Pockels cells are implemented in many scientific and technical applications. Pockels cell combined with polarizers are used in many applications and are particularly used to control light switching and/or light modulation. In such applications, the polarization orientation of electro-optical crystal is varied according to a variation of an electric field applied to the Pockels cells, consequently varying the amount of light that passes through the polarizer and creating a shutter/modulator. By either applying or turning off the external electrical field to electro-optic material could switch between 0° optical rotation and 90° optical rotation this shutter is able “to open” and “to close” the light very fast with the rate of a few nanoseconds. The same method is used for beam modulation by the polarization rotation between 0° and 90°, in this case the beam as viewed through the polarizer shows an amplitude-modulated signal.
In other applications Pockels cells are used for laser amplification, a laser medium in a regenerative amplifier cavity is pumped to generate an excess of excited atoms in the medium. Pockels cells are then used for amplification of gain medium by preventing the oscillating light coming out of the cavity. When the Pockels cell is switched the intra-cavity light is able to emit out of the cavity and by such a way creating a fast high energy pulse. This setup could be used for many applications like Q-switching, chirped pulse amplification and cavity dumping. In addition, Pockels cells could be used for quantum key distribution and in electro-optic probes.
The thermo compensated Pockels cell without any additional thermo stabilizing device is based on using two identical crystals. It is known that electro-optical properties of the non linear optical materials are temperature dependent and in order to achieve a stable and reliable operation of the Pockels cell the temperature of the used nonlinear material must be stabilized. Using two crystals allows the stable performance of the Pockels cell without any thermo stabilizing unit. The light propagates is either along the X or Y axes (depending on the crystal cut plane), both of which exhibit birefringence. The two crystals are located in series by such a way that the second (or the first) is oriented at 90° regarding the first (or the second) crystal. In this arrangement any change in the birefringence of the first crystal caused by the temperature is cancelled or compensated by the other crystal keeping the whole Pockels cells without the temperature influence. In order to achieve the perfect matching both crystals should have the same dimensions. In addition, material properties should be similar for both crystals in order to obtain a high contrast ratio of Pockels cell. Moreover, the matching between crystal properties and the mechanical mount are required in order to provide a stable reliable operation of the Pockels cell over the wide temperature range from −60° C. till +120 ° C. The two crystals are mounted on the same electrically conducting base and the upper electrodes are wired together as well so both crystals have the same voltage all the time. Generally, both crystals are glued to the holder by such a way to get the best matching between them and achieve the highest contrast ratio. Once the crystals mounted, there is not any possibility for further optimization that might be required during the operation in the customer end system.

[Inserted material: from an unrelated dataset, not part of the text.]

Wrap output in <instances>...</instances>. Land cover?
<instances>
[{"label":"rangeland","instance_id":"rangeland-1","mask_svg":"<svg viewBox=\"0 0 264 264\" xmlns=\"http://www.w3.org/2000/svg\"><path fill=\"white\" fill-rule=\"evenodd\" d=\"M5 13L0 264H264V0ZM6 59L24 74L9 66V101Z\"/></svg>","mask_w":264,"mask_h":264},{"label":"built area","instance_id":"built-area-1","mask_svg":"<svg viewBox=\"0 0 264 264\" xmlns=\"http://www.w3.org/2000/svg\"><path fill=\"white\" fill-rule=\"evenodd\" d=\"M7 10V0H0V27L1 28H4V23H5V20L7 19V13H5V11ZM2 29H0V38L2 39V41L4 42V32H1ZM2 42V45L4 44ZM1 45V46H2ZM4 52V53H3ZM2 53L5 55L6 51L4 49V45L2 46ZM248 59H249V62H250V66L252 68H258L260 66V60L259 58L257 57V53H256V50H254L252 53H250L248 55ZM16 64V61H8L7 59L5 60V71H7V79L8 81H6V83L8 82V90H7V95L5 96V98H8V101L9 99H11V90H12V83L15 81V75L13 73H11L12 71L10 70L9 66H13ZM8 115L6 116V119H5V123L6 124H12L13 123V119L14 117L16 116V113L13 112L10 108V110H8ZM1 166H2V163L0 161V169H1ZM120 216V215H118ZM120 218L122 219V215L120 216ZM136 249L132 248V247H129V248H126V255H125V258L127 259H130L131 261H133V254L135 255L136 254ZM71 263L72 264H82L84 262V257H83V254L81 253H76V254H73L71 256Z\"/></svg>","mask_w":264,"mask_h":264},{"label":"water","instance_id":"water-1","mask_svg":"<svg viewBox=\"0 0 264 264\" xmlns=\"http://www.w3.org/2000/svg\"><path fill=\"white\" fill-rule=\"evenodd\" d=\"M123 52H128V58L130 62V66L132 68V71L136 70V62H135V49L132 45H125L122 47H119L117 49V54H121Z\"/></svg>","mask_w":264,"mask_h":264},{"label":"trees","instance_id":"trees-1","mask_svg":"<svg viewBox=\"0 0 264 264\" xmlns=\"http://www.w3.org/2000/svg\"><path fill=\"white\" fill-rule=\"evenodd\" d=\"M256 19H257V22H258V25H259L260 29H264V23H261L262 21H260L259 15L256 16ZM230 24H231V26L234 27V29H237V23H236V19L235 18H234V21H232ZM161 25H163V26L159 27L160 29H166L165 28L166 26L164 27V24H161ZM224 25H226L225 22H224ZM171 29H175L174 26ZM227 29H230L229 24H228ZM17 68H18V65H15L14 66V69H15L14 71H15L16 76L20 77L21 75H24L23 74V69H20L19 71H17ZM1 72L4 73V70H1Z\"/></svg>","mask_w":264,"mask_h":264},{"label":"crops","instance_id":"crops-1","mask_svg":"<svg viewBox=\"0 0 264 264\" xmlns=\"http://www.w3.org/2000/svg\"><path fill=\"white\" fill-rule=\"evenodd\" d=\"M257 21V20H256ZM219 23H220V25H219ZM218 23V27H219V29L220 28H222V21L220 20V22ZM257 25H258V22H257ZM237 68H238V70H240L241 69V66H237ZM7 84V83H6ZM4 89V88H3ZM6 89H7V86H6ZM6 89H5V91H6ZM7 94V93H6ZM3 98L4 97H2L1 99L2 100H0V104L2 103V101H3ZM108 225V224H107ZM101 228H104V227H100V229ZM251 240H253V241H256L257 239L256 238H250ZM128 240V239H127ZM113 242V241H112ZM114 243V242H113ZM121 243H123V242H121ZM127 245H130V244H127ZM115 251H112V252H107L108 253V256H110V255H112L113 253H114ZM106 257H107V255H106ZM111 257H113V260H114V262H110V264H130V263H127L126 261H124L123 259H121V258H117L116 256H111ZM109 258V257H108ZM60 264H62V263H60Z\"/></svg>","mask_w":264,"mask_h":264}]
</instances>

The Pockels cells based on thermo-compensated design are used in many applications where pulses are varied from picoseconds to milliseconds range. It was observed that during operation of Pockels cells with femtosecond range pulses the sideband pulses of the same femtosecond range duration near the main pulse were observed. Generally, for longer pulse these femtosecond sideband pulses might not be observable and thus it has a negligible influence on the main pulse while for femtosecond main pulse the sideband pulses reduce the main pulse intensity. It was observed that slight variations in the offset angle between the two crystals (i.e. slightly above or below 90°) may reduce or even eliminate the sideband pulses. The regular common technique of the two crystals mounting by gluing does not provide the needed optimization for femtosecond range pulses and more precise adjustment is required.
US Patent Publication No. 2007/0236771 discloses a method and system for laser amplification using a dual-crystal Pockels cell. In this system, the Pockels cell is constructed to enable adjustment of the rotational orientation of one crystal relative to the other crystal. The rotational orientation of one or both crystals in the Pockels cell is adjusted to control sidebands in the laser pulse.